- 著者
-
今井 未来
水山 元
- 出版者
- 一般社団法人 人工知能学会
- 雑誌
- 人工知能学会論文誌 (ISSN:13460714)
- 巻号頁・発行日
- pp.I-F77, (Released:2015-12-16)
- 参考文献数
- 31
Recently, prediction markets are also used for estimating preferences, whose correct answer will not be revealed even after the market is closed, and, when used for the purpose, they are called preference markets. In order to utilize a preference market for estimating the attractiveness of product concepts expressed as combinations of various attributes, two technical questions remain to be answered. Firstly, how to estimate the preference on every possible combination of the attributes under consideration based on the results from a preference market comparing only a limited number of concepts?
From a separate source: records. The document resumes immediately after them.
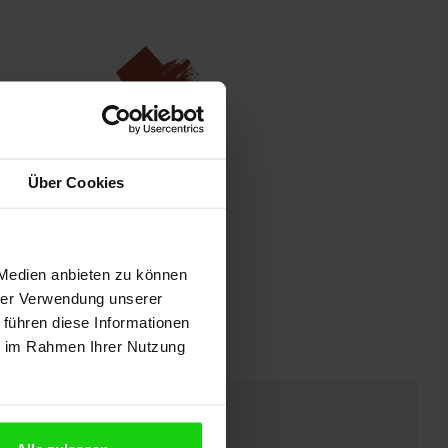
uch der Pferdespaß
Über Cookies
tunden bei den Pferden
de Abenteuer
und
 Medien anbieten zu können
hrer Verwendung unserer
 führen diese Informationen
ie im Rahmen Ihrer Nutzung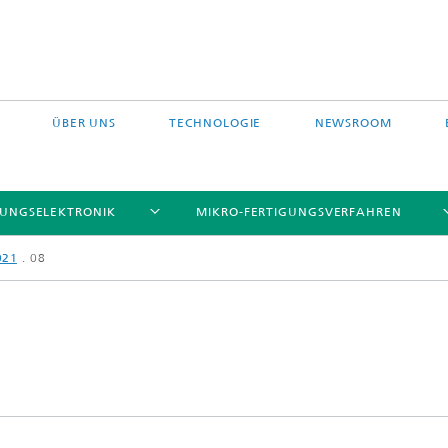
ÜBER UNS
TECHNOLOGIE
NEWSROOM
TUNGSELEKTRONIK
MIKRO-FERTIGUNGSVERFAHREN
021
08
etze
izium Technologieplattform
Modulintegration
Chip Size Packaging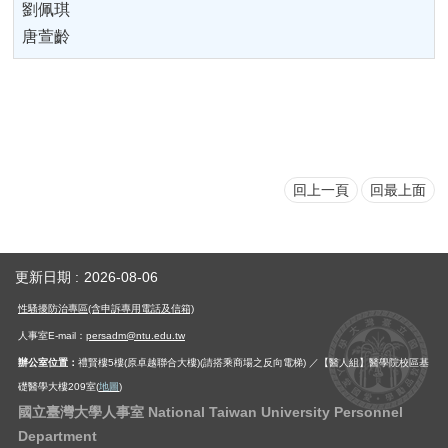
劉佩琪
唐萱齡
回上一頁
回最上面
更新日期
2026-08-06
性騷擾防治專區(含申訴專用電話及信箱)
人事室E-mail：
persadm@ntu.edu.tw
辦公室位置：
禮賢樓5樓(原卓越聯合大樓)(請搭乘商場之反向電梯) ／【醫人組】醫學院校區基
礎醫學大樓209室(
地圖
)
國立臺灣大學人事室 National Taiwan University Personnel
Department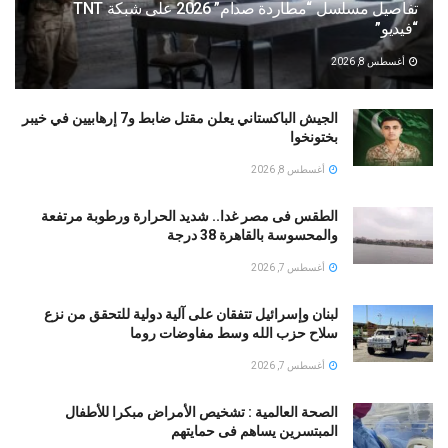
تفاصيل مسلسل “مطاردة صدام” 2026 على شبكة TNT
“فيديو”
أغسطس 8, 2026
الجيش الباكستاني يعلن مقتل ضابط و7 إرهابيين في خيبر
بختونخوا
أغسطس 8, 2026
الطقس فى مصر غدا.. شديد الحرارة ورطوبة مرتفعة
والمحسوسة بالقاهرة 38 درجة
أغسطس 7, 2026
لبنان وإسرائيل تتفقان على آلية دولية للتحقق من نزع
سلاح حزب الله وسط مفاوضات روما
أغسطس 7, 2026
الصحة العالمية : تشخيص الأمراض مبكرا للأطفال
المبتسرين يساهم فى حمايتهم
Secondly, how to incentivize the participants in the preference market to provide their estimation truthfully? This paper, therefore, develops a new product concept evaluation system by combining preference markets with conjoint analysis, and proposes three guidelines for how to determine the payoff for prediction securities. They are (1) to determine the payoff not directly from the security prices but indirectly through a model; (2) to run multiple markets in parallel if possible and use the results from all of them when determining the payoff; and (3) to use smoothed values instead of the final values as the security prices for determining the payoff. Moreover, the proposed system is tested with a simple evolutionary game simulation.